- Produced by: Hong Kong Correctional Services Department
- Release date: June 27, 2026;
- Running time: 63 seconds
- Country: Hong Kong
- Language: Cantonese

= Obsession: The Sugar-Coated Trap =

2026 anti-drug video

"Obsession: The Sugar-Coated Trap" (Obsession糖衣陷阱) is an anti-drug promotional video released in 2026 by the Hong Kong Correctional Services Department (CSD). Produced by the department’s multimedia unit, it is presented in an AI-generated animation style and aims to raise awareness of drug resistance and mental health among young people. The video became controversial because its first half appeared to promote recreational drug use.

The original version was 63 seconds long. In the first 35 seconds, AI-generated female characters introduce the "benefits" of drugs, while the latter half features narration explaining their harms. The video was released on 26 June 2026 but was quickly withdrawn. A shortened "rapid reveal version" was uploaded at around 1:00 a.m. on 27 June, but was again removed within half a day due to an apparent narration error stating that "drug trafficking will not lead to imprisonment."

The incident continued to gain traction online, where the four AI characters were widely used in derivative works. Some users reimagined them as a real girl group named "Obsession," turning the campaign into an internet meme, particularly on Threads.

== Content ==
The video was released on 26 June 2026, coinciding with the International Day Against Drug Abuse and Illicit Trafficking. It was published on social media platforms to discourage drug use.

In the first half, cocaine, cannabis, methamphetamine, and etomidate (known locally as "space oil") are personified as four female pop idols performing as a girl group. They describe the supposed "benefits" of drug use and conclude with the Cantonese line "Who wants to join us?"

The second half of the video presents the harmful consequences of drug use.

== Characters ==
The four drugs are personified as follows: cocaine as "Cola," cannabis as "Cho Cho" (草草, "Cho" means grass in Cantonese, which is the nickname of cannabis in Hong Kong), methamphetamine as "Bing Yi," (冰兒, "Bing" means ice in Cantonese, which is the nickname of methamphetamine) and etomidate as "Siu Jau" (小悠, "Jau" is the homophones of "Oil" (油) in Cantonese, which is taken from the nickname of etomidate - Space Oil).
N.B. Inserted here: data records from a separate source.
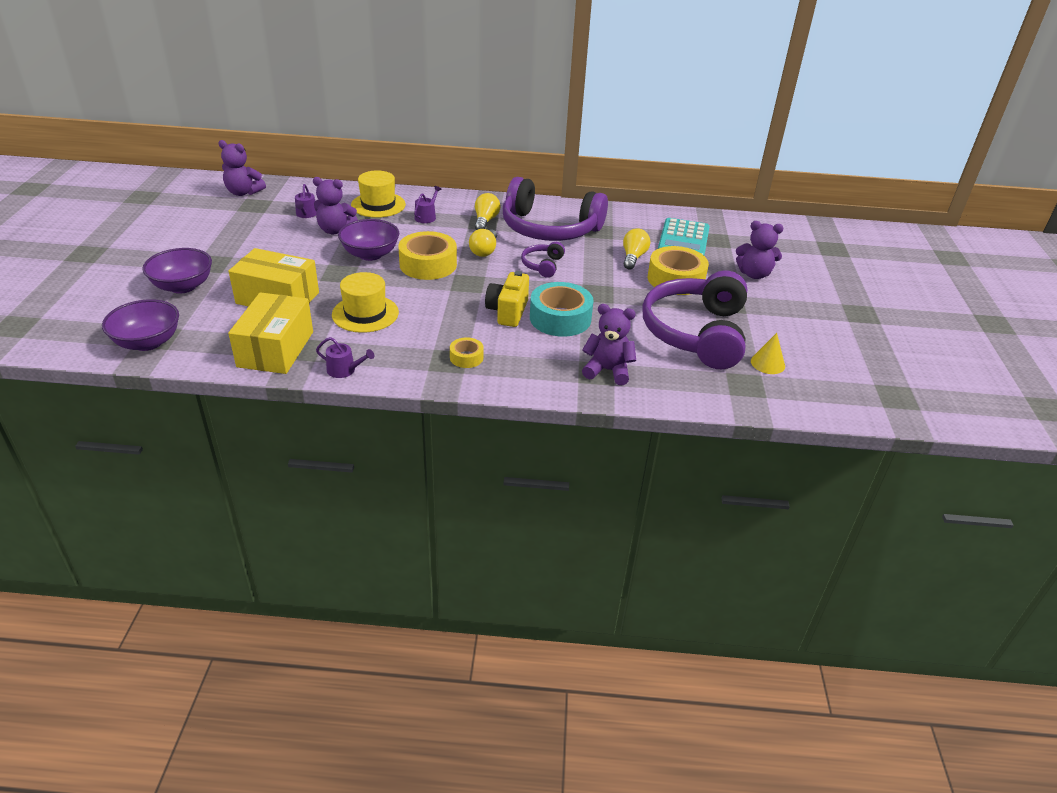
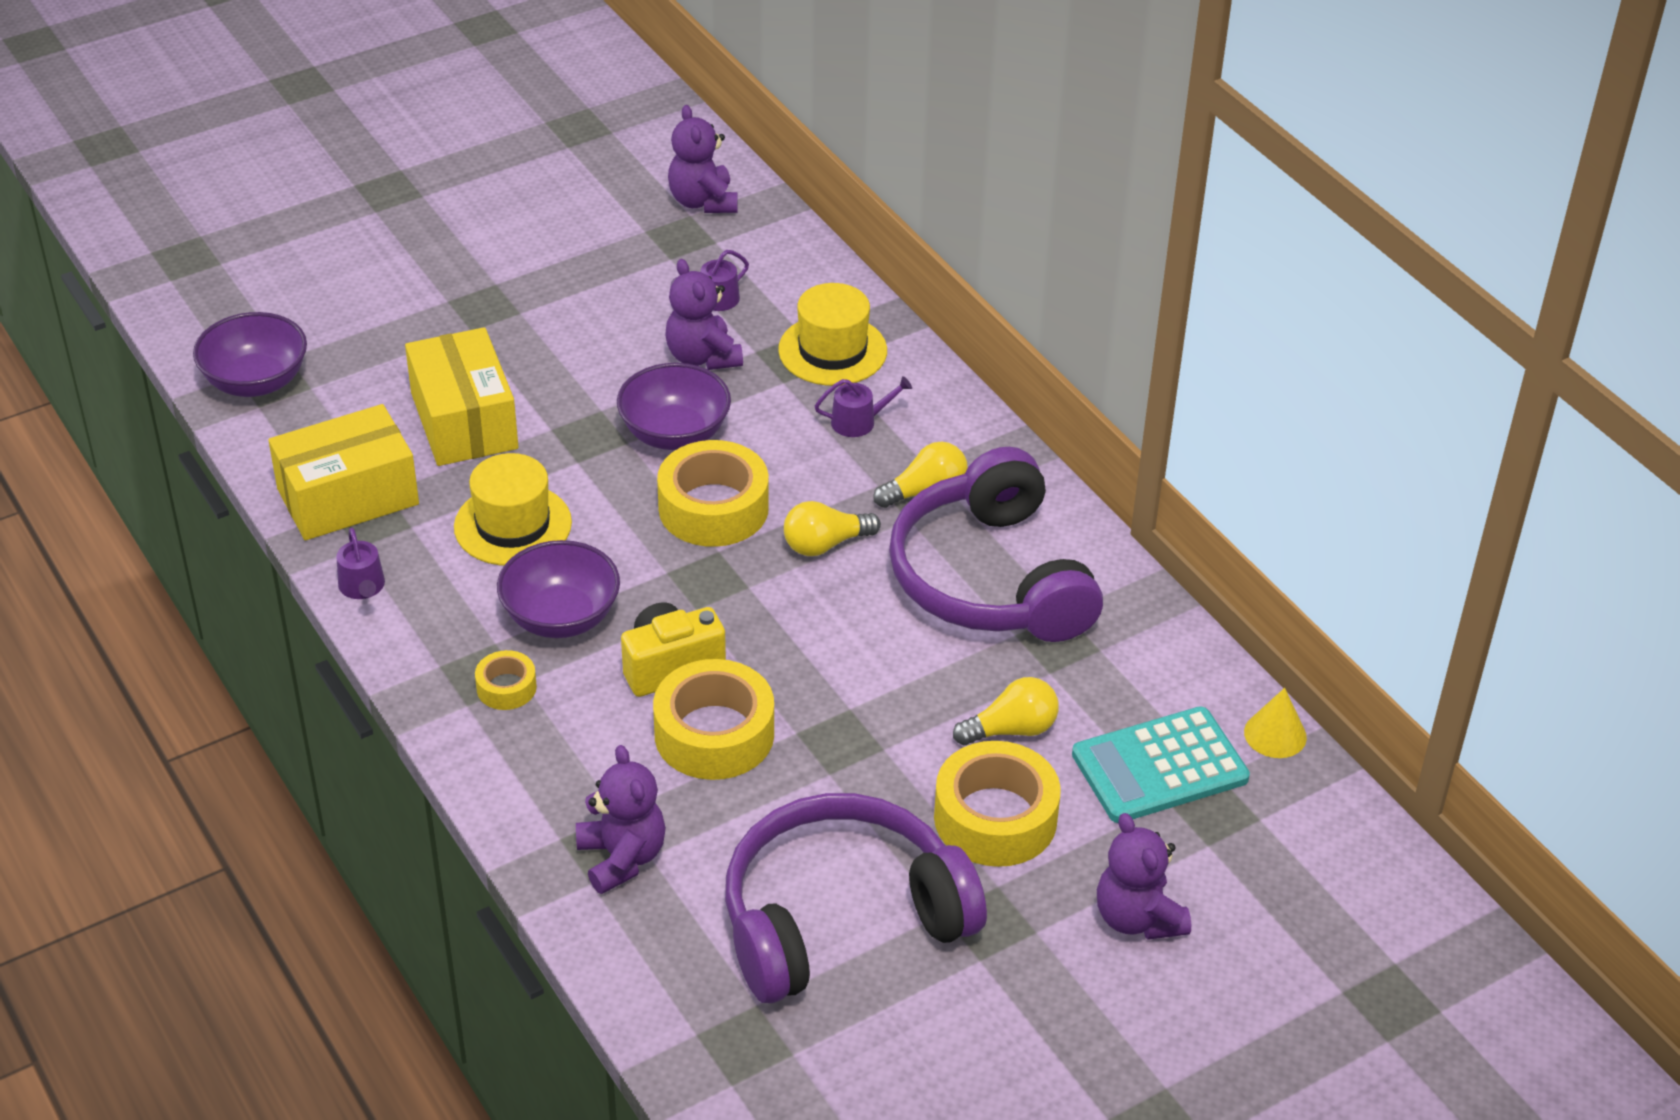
camera: 55 degrees right, 5 degrees up
(183, 286) = (402, 322): purple bowl -> purple bowl (561, 617)
(543, 265) = (856, 633): purple headphones -> none
(560, 318) = (714, 734): turquoise tape -> yellow tape
(767, 363) = (837, 1050): yellow cone -> yellow cone (1275, 734)

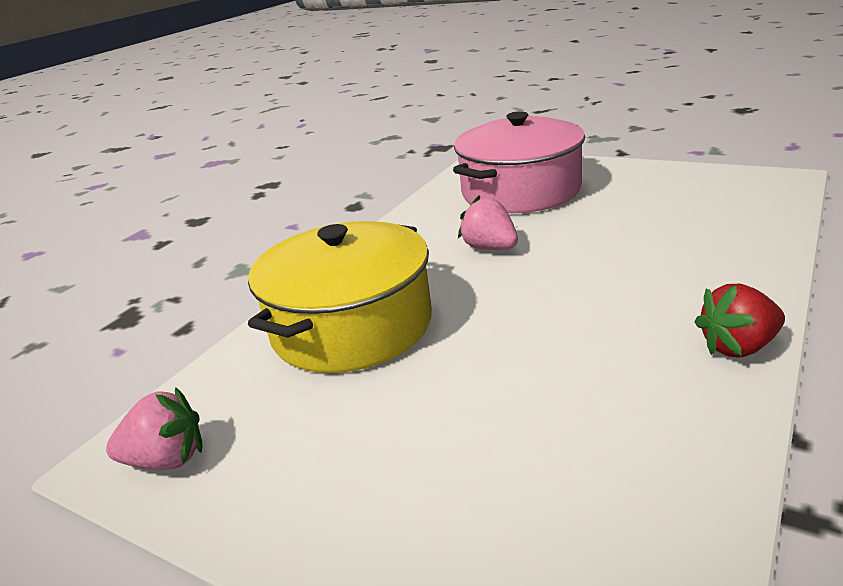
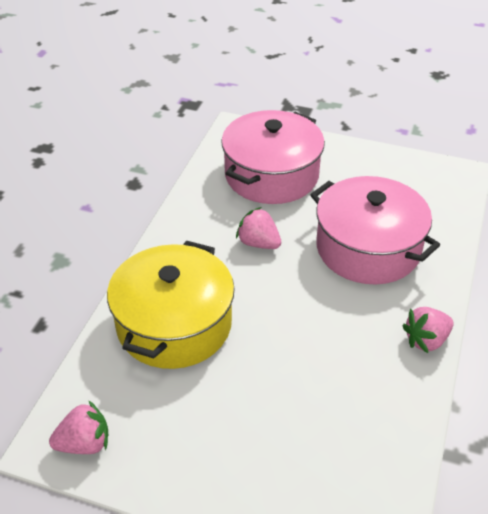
camera: 15 degrees left, 15 degrees up
(644, 249) = (368, 248): none -> pink pot
(738, 347) = (426, 340): red strawberry -> pink strawberry

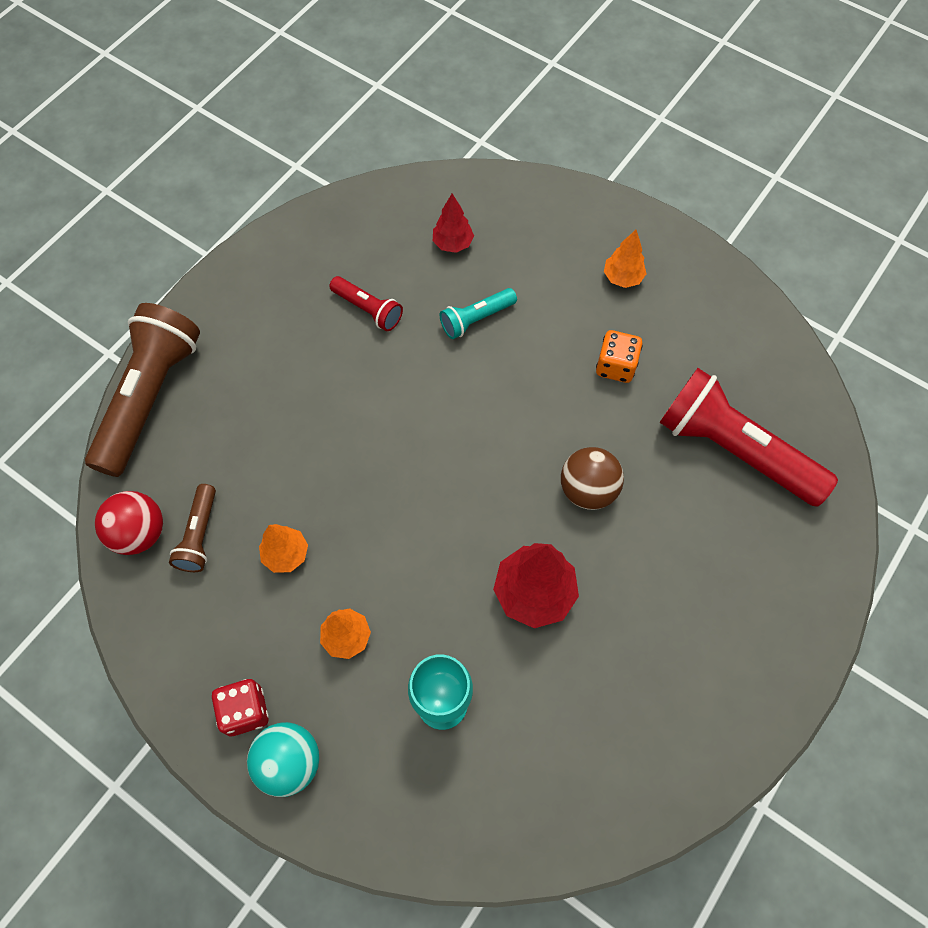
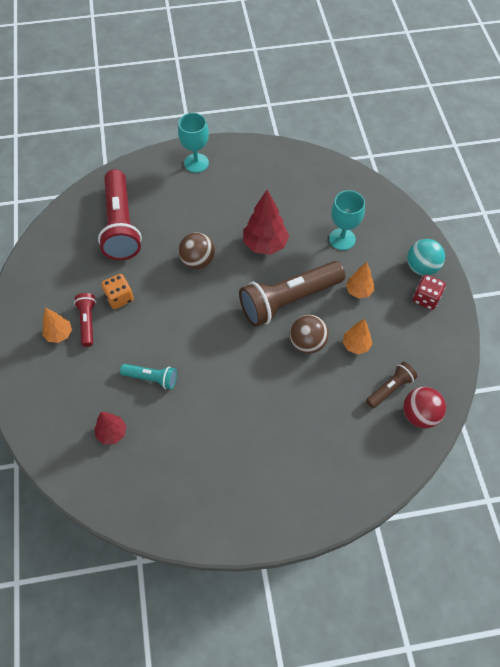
camera: 135 degrees left, 5 degrees down
(150, 398) = (361, 489): brown flashlight -> brown flashlight (289, 300)
(348, 505) = (307, 343): none -> brown ball
(368, 309) = (198, 435): red flashlight -> red flashlight (87, 322)
(772, 637) = (196, 163): none -> turquoise goblet

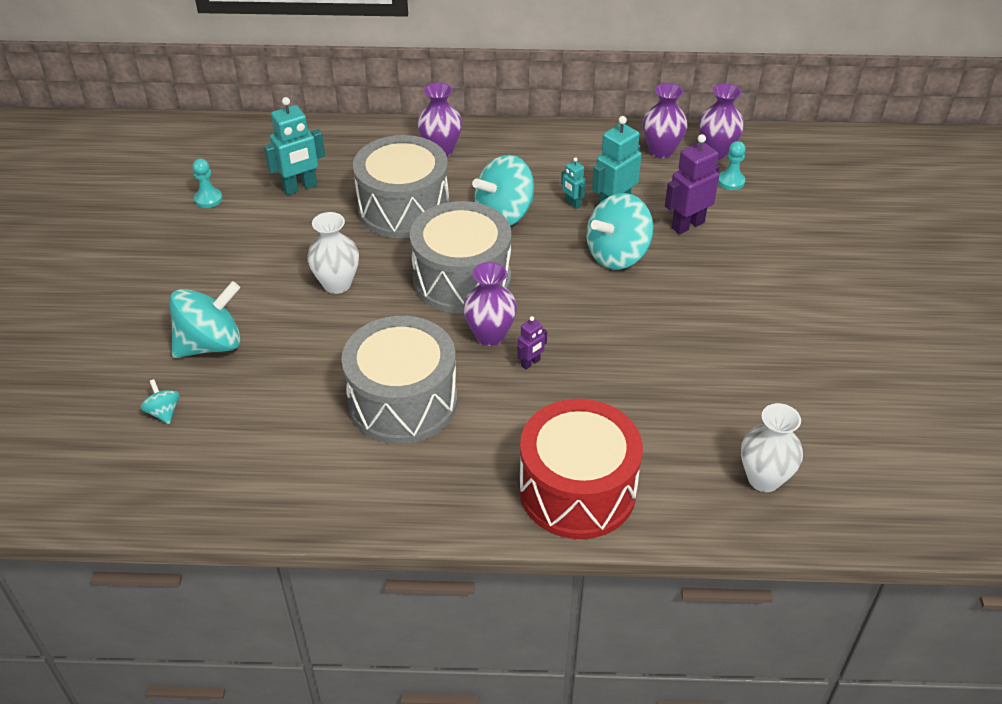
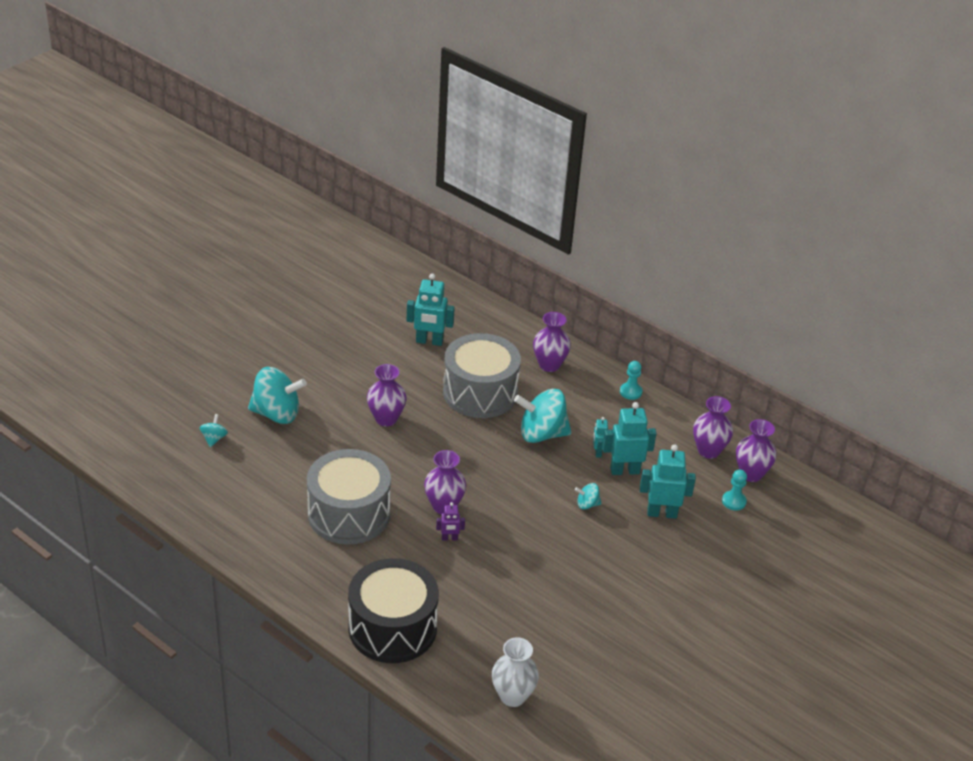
camera: 35 degrees right, 5 degrees down
(208, 199) = (365, 318): turquoise pawn -> turquoise pawn (630, 392)
(337, 284) = (386, 419): white vase -> purple vase
(462, 279) = (466, 460): grey drum -> none
(577, 490) = (392, 628): red drum -> black drum
(617, 255) = (587, 504): turquoise spinning top -> turquoise spinning top, size x0.46
(687, 225) = (662, 513): purple robot -> turquoise robot

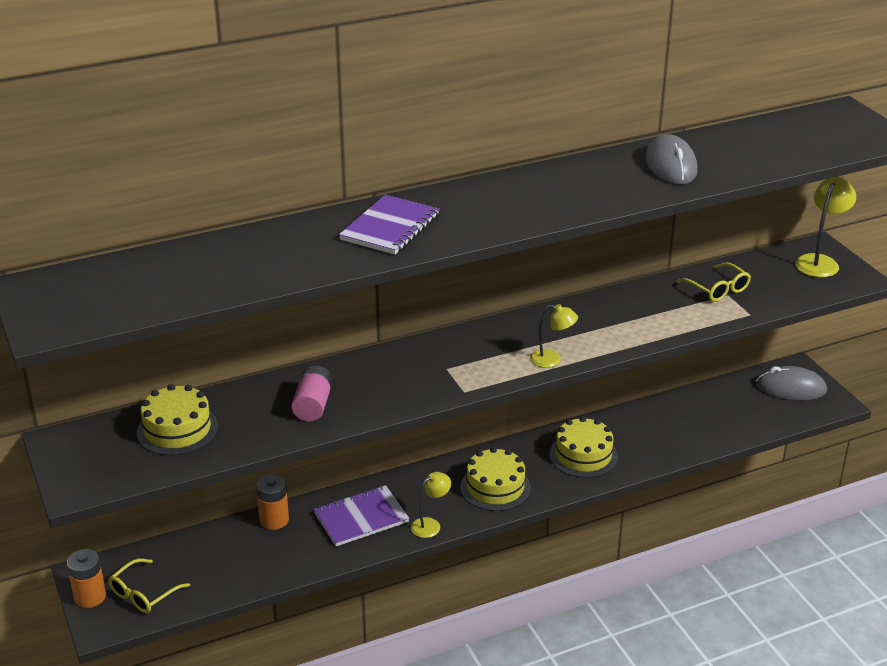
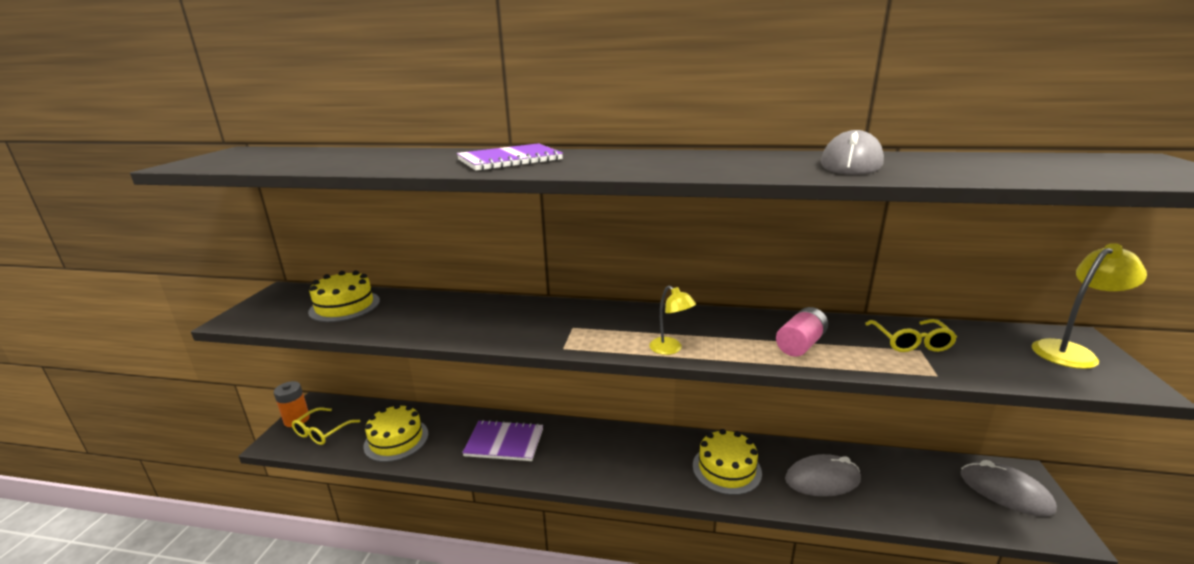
camera: 35 degrees right, 10 degrees down
(143, 594) = (322, 432): yellow glasses -> yellow glasses turned 45 degrees counterclockwise
(274, 520) = (450, 418): orange battery -> none
(313, 405) = (443, 320): pink battery -> pink battery (800, 344)
(430, 525) = (545, 471): yellow lamp -> none
(495, 487) = (625, 463): yellow cake -> yellow cake (396, 440)
(662, 432) = (822, 479): none -> grey mouse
They are depicted performing at a concert, singing lyrics that promote the effects of the drugs, including phrases such as "guarantee you feel so good your soul leaves your body," "With a romantic puff of smoke [from cannabis], only one stick will help you forget all worries. Very chilled," and "super dope."

In the latter half, the four female characters transform into unattractive male figures, symbolizing the consequences of drug abuse. A narrator then warns viewers not to be deceived by the "sugar-coated trap" of drugs.

== Controversy ==
Many Hong Kong netizens criticized the original version for resembling a drug advertisement, arguing that viewers who only watched the first half might be encouraged to use drugs. The promotional tone of the early segment led some to question how such content was approved for release by a government department.

Veteran journalist Lam Miu Yan commented that most viewers would not watch the full video, and that the first 35 seconds were overly detailed and appealing in presenting drugs, effectively turning it into unintended promotion.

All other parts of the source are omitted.